DATA FOR ANALYSIS

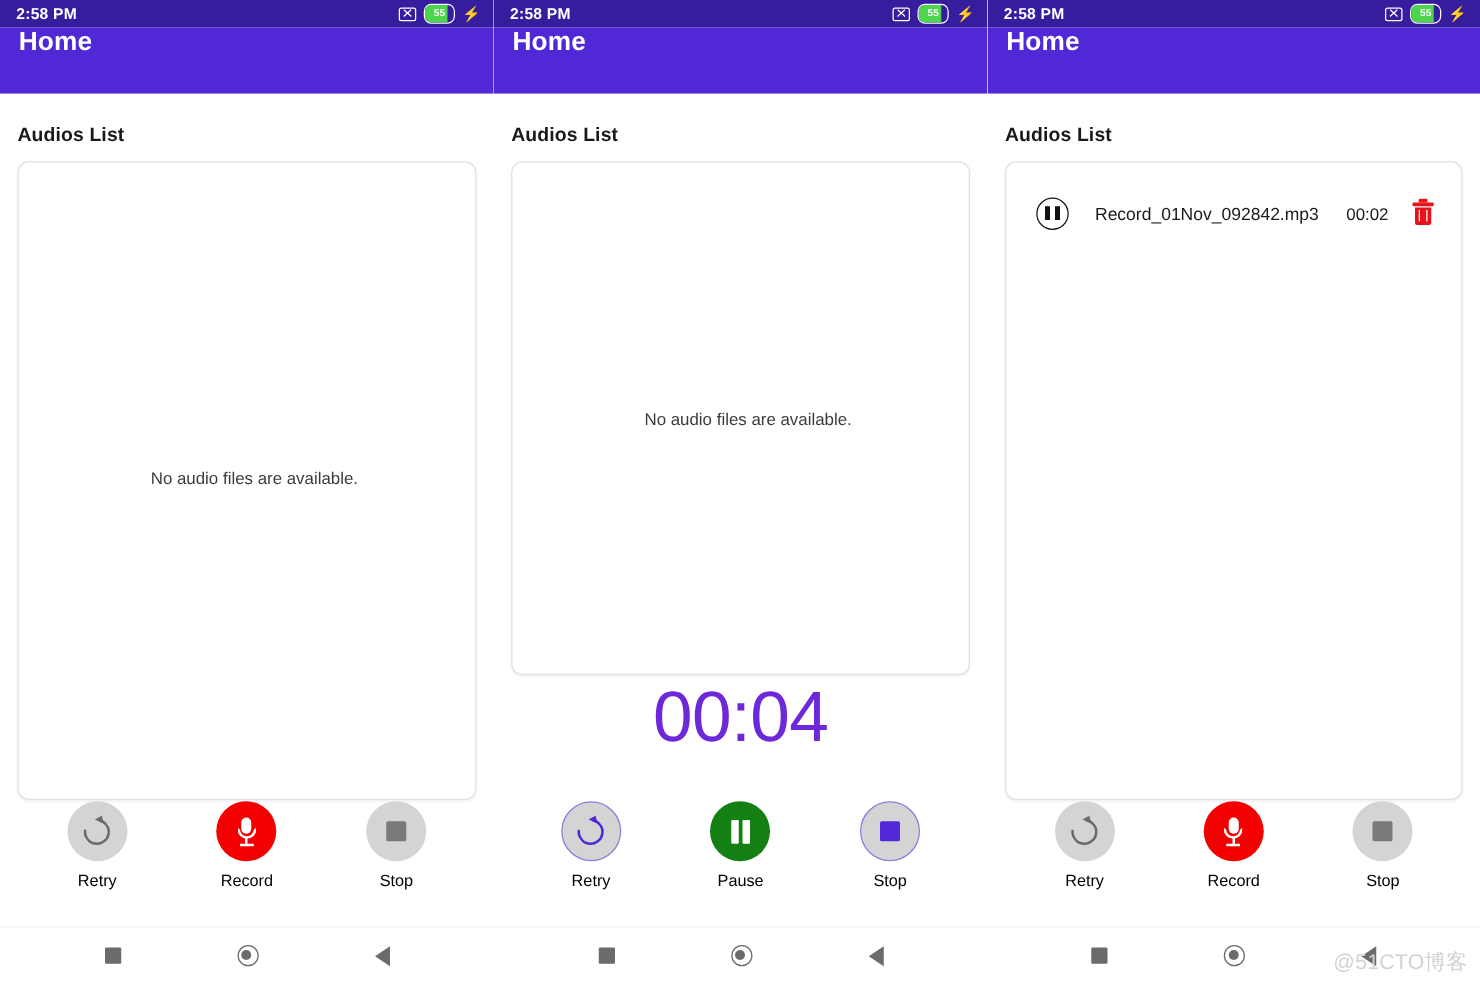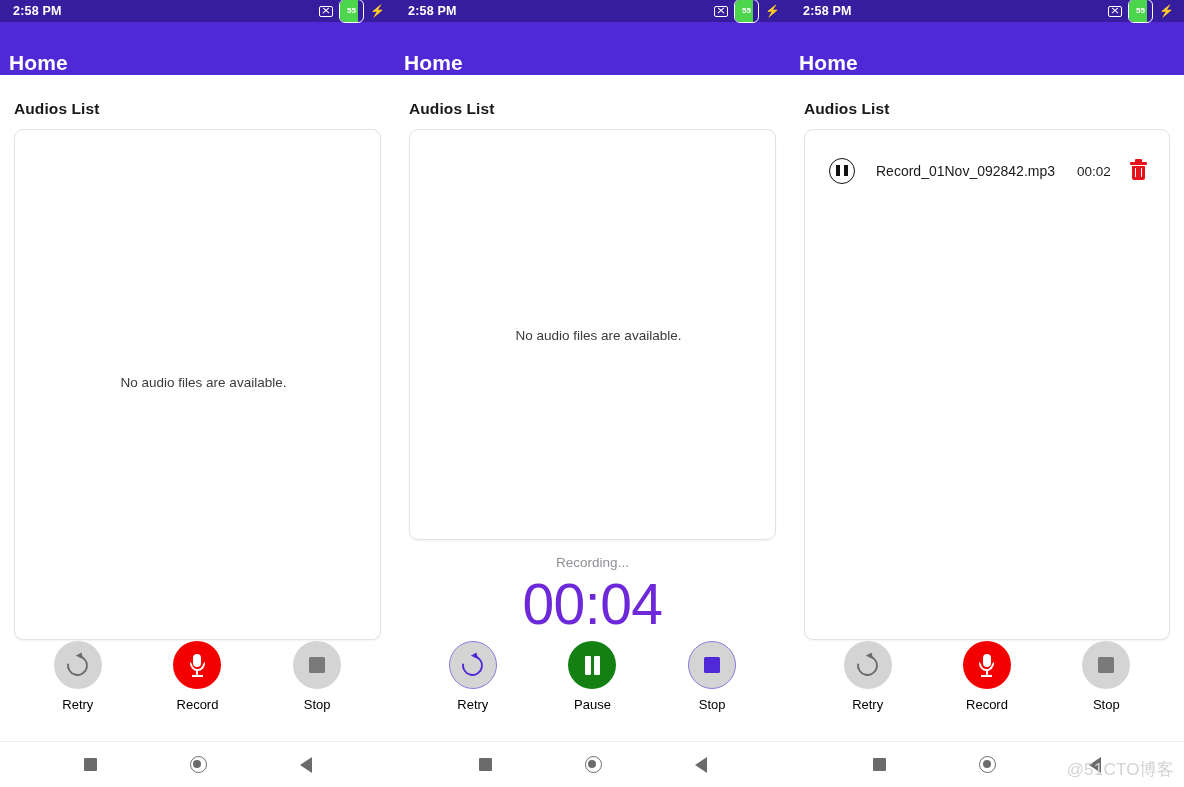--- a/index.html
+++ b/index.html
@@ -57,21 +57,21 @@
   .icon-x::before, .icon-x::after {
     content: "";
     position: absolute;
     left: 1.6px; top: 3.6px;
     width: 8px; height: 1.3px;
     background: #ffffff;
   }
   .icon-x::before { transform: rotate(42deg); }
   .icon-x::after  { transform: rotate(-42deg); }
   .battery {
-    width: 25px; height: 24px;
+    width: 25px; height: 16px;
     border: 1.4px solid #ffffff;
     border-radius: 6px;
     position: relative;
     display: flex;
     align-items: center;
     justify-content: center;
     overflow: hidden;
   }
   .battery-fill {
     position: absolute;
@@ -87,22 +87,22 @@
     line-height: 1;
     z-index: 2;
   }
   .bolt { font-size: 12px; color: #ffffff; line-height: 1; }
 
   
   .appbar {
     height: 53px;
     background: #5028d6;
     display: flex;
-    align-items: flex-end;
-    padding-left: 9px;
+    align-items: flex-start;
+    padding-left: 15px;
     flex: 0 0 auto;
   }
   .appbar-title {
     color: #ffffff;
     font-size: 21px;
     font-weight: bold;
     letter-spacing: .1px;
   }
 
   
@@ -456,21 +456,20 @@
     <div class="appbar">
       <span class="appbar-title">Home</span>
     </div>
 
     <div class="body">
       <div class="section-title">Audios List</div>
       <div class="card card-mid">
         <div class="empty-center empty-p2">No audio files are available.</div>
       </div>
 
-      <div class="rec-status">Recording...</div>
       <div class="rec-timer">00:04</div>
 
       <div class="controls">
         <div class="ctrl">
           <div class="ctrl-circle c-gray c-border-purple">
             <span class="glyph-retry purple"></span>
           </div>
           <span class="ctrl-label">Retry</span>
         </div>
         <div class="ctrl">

==

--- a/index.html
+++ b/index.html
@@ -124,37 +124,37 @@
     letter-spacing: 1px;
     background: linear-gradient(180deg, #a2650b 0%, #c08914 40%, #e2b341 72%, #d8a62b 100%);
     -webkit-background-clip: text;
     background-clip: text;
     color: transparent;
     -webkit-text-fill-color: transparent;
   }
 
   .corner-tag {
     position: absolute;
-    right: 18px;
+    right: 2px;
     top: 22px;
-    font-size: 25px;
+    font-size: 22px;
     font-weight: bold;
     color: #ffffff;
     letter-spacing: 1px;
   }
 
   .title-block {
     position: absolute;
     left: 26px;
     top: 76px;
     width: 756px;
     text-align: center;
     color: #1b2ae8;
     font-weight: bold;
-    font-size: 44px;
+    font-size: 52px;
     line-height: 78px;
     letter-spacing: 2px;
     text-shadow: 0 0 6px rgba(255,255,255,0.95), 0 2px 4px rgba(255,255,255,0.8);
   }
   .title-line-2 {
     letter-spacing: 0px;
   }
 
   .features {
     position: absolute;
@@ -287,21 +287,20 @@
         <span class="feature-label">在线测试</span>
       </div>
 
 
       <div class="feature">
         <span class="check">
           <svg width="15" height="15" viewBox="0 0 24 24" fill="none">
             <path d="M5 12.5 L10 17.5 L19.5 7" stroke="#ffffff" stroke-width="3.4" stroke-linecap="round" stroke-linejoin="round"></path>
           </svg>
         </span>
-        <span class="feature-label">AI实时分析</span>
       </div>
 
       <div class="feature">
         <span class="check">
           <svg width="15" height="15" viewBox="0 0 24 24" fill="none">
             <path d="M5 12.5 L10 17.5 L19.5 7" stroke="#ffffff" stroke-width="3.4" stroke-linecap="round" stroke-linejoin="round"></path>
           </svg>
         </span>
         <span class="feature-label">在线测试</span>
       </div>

---

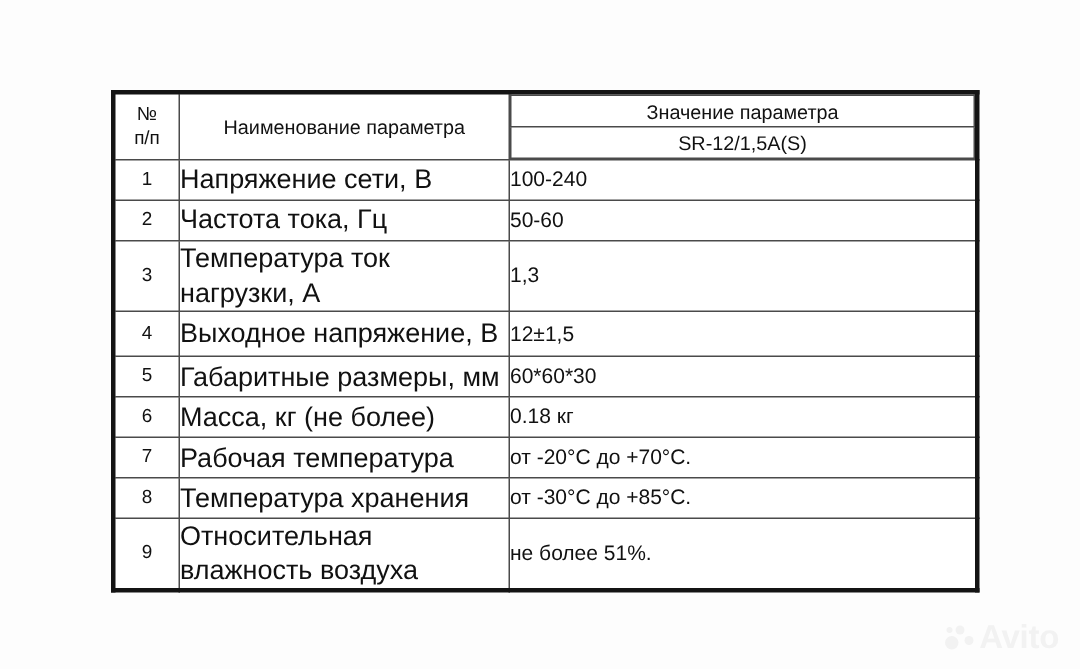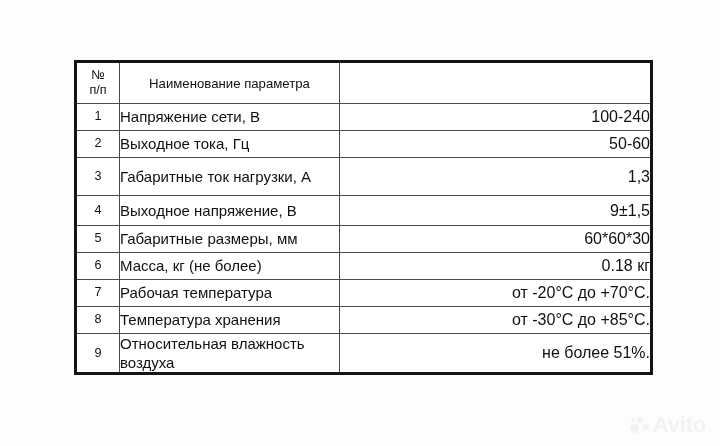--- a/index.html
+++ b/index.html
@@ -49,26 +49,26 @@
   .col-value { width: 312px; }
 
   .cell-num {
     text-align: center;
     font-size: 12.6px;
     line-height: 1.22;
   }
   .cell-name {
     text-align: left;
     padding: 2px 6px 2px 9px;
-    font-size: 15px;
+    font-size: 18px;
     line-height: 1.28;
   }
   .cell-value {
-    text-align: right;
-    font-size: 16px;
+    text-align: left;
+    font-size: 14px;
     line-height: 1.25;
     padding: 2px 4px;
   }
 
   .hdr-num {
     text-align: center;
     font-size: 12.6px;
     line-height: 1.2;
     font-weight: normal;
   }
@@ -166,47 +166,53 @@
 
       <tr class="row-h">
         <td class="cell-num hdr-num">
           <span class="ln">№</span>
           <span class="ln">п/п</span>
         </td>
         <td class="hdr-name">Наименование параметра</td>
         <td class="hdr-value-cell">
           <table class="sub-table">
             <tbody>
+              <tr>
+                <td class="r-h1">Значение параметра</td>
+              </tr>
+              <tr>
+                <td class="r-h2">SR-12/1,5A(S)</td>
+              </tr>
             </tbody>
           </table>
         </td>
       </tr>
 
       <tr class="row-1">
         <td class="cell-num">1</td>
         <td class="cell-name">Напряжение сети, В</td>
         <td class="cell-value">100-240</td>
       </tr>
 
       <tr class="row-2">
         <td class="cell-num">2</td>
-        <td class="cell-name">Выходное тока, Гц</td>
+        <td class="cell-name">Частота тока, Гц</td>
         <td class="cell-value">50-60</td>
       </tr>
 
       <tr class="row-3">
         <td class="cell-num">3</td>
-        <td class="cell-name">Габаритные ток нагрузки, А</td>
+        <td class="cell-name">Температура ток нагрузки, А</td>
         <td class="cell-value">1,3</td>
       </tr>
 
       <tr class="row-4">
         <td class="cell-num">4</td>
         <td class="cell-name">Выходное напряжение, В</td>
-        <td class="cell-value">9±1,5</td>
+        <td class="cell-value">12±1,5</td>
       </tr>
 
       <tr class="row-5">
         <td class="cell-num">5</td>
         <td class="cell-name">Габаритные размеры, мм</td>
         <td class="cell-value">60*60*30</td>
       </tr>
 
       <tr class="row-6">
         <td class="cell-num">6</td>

HOW TO COMPLETE THIS TASK
Return, from the material above, every line with the word "letter".

SOLUTION TO THIS EXERCISE
     letter-spacing: .1px;
     letter-spacing: 1px;
     letter-spacing: 1px;
     letter-spacing: 2px;
     letter-spacing: 0px;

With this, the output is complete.